*** Opening Passage provided ***

Aufschlüsse zur Magie is Eckarthausen's first written work of several that delves into the topics of theosophy and esotericism.

== Contents ==
Aufschlüsse zur Magie deals with ideas of the enlightenment movement and natural philosophy through a theosophical perspective. It conveys the idea that the secrets of nature will only reveal themselves to those who are good of heart. Such individuals may use the power that comes with such secret knowledge for the betterment of mankind. It also states that the closer one comes to the gods' creation, that is nature, the closer they get to the power of a god and that those who know the secrets of the gods' creation can use aspects of the gods' power that is imbued within.

The first part of the book describes a metaphysical order in the world including divine light as the origin and conduit of all creation. From this light lesser substances emerge through manifestation into bodies. Their described order is: light, magnetic flux, electricity, warmth, fire, air, water and earth. All of gods creation is then made from these substances manifesting into bodies in the corporeal world.

The last third of the book presents a theoretical framework of human sensory experience and the effect of the senses and the body upon the mind and soul. Eckartshausen describes nerve fibers as liquid filled canals that are able to vibrate. Harmonic vibrations are experienced as pleasant while dissonant vibrations cause pain. Vibrations can both be animated from the bodily state of a person or through sensory experience. Eckartshausen describes how imbalances of e.g. bodily fluids would cause the nerve vibrations to fall out of harmony. Additionally the sensory organs would also stimulate vibrations in the nerves through special warts. These sensory vibrations would then also cause pleasant or painful experiences affecting both body and mind.

All the concepts the book covers center on themes of harmonies and the concept of moving from dissonance to harmony with gods creation and finally to oneness with god. Eckartshausen describes many of the topics through analogous concepts, like for example reaching into another persons thoughts through electric harmony and changing human feelings and thoughts through sensory harmony.

== Reception ==
Eckartshausen continued Aufschlüsse zur Magie with three more volumes that were consequently published in 1790, 1791 and 1792. They continued to deal with philosophical and esoteric knowledge with the final volume promising to reveal the true secrets of magic.

*** Closing Passage provided ***

Required action A >> According to the passage on Aufschlüsse zur Magie, in which years were the three further volumes published?
Required action B >> List, in the order given, the substances that the passage on Aufschlüsse zur Magie says emerge from divine light.
Required action C >> Extend the passage on Aufschlüsse zur Magie, starting after its final sentence.
The records have no role here.

*** Opening Data for analysis ***

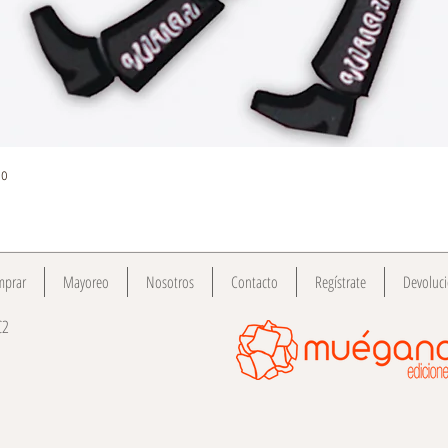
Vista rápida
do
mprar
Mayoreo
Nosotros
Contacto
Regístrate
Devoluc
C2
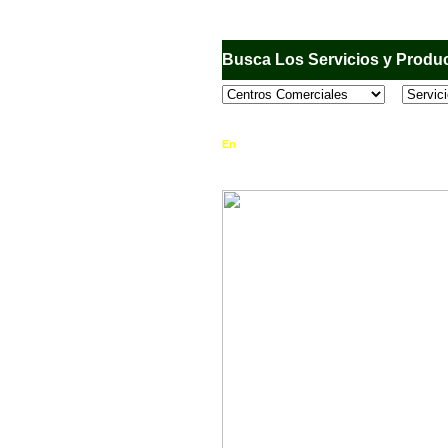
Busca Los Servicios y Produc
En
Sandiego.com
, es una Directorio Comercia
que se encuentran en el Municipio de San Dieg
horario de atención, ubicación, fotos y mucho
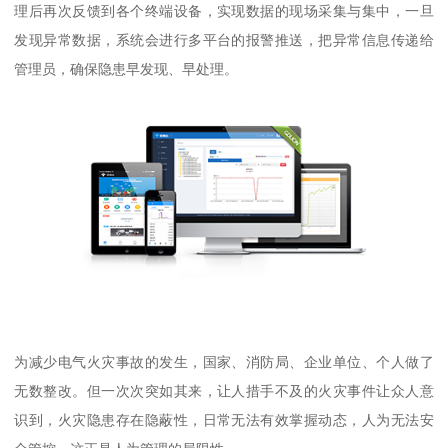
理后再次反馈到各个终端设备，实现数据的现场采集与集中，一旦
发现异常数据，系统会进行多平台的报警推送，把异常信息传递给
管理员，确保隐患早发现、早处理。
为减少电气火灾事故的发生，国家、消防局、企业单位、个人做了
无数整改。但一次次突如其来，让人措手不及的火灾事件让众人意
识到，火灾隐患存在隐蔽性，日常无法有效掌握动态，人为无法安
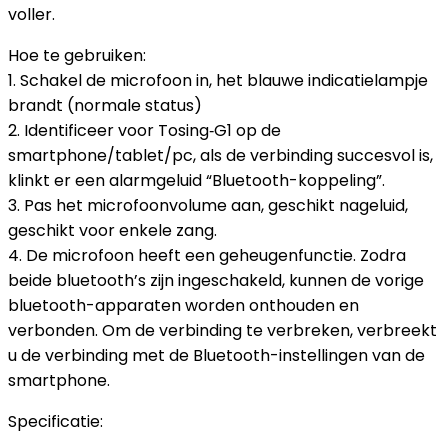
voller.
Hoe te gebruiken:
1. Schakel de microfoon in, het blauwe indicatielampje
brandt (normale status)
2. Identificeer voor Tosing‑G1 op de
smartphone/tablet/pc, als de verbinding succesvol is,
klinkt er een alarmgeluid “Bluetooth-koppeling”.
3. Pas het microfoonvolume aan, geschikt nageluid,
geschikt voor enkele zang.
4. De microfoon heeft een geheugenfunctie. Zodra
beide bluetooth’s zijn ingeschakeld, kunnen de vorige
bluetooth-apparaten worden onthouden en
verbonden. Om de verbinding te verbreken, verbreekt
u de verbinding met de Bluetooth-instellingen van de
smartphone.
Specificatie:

*** Closing Data for analysis ***
*** Opening Data for analysis ***

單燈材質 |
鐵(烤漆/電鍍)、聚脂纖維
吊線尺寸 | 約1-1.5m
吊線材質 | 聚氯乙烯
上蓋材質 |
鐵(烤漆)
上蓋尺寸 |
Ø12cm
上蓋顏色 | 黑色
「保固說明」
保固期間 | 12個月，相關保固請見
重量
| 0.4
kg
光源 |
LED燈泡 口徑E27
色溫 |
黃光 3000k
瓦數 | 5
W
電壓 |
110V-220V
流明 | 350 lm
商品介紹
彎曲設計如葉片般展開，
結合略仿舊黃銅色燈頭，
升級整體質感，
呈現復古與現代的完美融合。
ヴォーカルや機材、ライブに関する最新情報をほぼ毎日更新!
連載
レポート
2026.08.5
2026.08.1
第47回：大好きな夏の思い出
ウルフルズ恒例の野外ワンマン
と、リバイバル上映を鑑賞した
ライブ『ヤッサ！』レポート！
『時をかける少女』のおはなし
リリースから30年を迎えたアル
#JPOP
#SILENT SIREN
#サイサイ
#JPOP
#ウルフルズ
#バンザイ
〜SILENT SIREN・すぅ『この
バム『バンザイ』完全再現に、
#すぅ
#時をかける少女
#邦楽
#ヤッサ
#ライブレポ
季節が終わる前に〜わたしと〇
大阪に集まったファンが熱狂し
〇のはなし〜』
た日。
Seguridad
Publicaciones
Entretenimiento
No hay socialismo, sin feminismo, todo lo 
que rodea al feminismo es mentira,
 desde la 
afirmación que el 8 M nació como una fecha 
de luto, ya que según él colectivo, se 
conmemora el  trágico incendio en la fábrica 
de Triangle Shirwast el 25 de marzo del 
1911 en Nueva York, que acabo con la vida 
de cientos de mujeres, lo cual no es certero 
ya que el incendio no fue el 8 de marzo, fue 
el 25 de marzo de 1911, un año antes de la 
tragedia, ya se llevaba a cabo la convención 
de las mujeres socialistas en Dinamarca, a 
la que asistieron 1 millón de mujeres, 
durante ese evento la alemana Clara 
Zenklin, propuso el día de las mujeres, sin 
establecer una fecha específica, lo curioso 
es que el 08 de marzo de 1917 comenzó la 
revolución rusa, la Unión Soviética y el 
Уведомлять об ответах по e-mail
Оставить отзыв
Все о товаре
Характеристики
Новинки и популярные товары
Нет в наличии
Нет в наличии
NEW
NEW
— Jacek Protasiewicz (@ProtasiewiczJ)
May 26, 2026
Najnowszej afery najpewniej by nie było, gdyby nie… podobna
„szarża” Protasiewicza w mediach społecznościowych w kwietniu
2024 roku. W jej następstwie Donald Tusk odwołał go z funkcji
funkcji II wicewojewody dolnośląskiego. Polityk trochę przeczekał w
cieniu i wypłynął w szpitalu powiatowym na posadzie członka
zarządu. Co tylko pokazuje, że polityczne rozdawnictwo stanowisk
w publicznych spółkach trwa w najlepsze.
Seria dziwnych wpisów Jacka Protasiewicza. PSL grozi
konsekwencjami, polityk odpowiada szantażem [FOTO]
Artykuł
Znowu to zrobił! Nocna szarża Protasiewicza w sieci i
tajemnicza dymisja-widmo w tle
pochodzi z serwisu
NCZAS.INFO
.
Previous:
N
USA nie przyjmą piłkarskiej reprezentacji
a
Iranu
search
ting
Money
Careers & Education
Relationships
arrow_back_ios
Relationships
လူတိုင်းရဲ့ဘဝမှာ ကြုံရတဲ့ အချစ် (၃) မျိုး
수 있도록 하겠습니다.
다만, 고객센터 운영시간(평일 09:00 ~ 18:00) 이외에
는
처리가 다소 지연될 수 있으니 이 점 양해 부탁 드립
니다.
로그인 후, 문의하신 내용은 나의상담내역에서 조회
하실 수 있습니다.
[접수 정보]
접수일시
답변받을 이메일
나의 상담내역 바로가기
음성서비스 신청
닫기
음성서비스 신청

*** Closing Data for analysis ***

Exercise output A >> 1790, 1791 and 1792.

Exercise output B >> Light, magnetic flux, electricity, warmth, fire, air, water and earth.

Exercise output C >>
Eckartshausen also published more theosophical works during the remaining 15 years of his life, the most influential of which was Die Wolke über dem Heiligtum or The Cloud upon the Sanctuary. It was translated into both French and Russian shortly after its release as well as into English towards the end of the 19th century. His works were read and discussed by many of his contemporaries including Johann Wolfgang von Goethe, Friedrich Schiller, Nikolai Gogol, and tsar Alexander I. Eckartshausen's esoteric works and specifically the English version of Cloud upon the sanctuary have remained prominent in esoteric circles, said to even have inspired Aleister Crowley during his time at the Hermetic Order of the Golden Dawn. Specifically, Eckartshausen descriptions of the inner church supposedly first made idea plausible for Crowley.

In Aufschlüsse zur Magie one topic of interest is Phantasmagoria. Eckartshausen's practical instructions on creating ghost lanterns are said to have helped popularize the practice. He also includes psychological and metaphysical explanations for ghostly apparitions. He opposes Immanuel Kant, who wrote on the topic a few years prior, in taking visual projections through optics as an analog for actual metaphysical spirit appearances. Kant on meanwhile judges optical and metaphysical explanations as mutually exclusive with either one or the other being true.

A shortened version of the first book of Aufschlüsse zur Magie was republished much later in Munich in 1923 together with the second book of the series. The added epilogue praises Eckartshausen as a brilliant mind ahead of his time and paving the way for the scientific exploits of the likes of Goethe with his early romanticist perspective on nature and religion.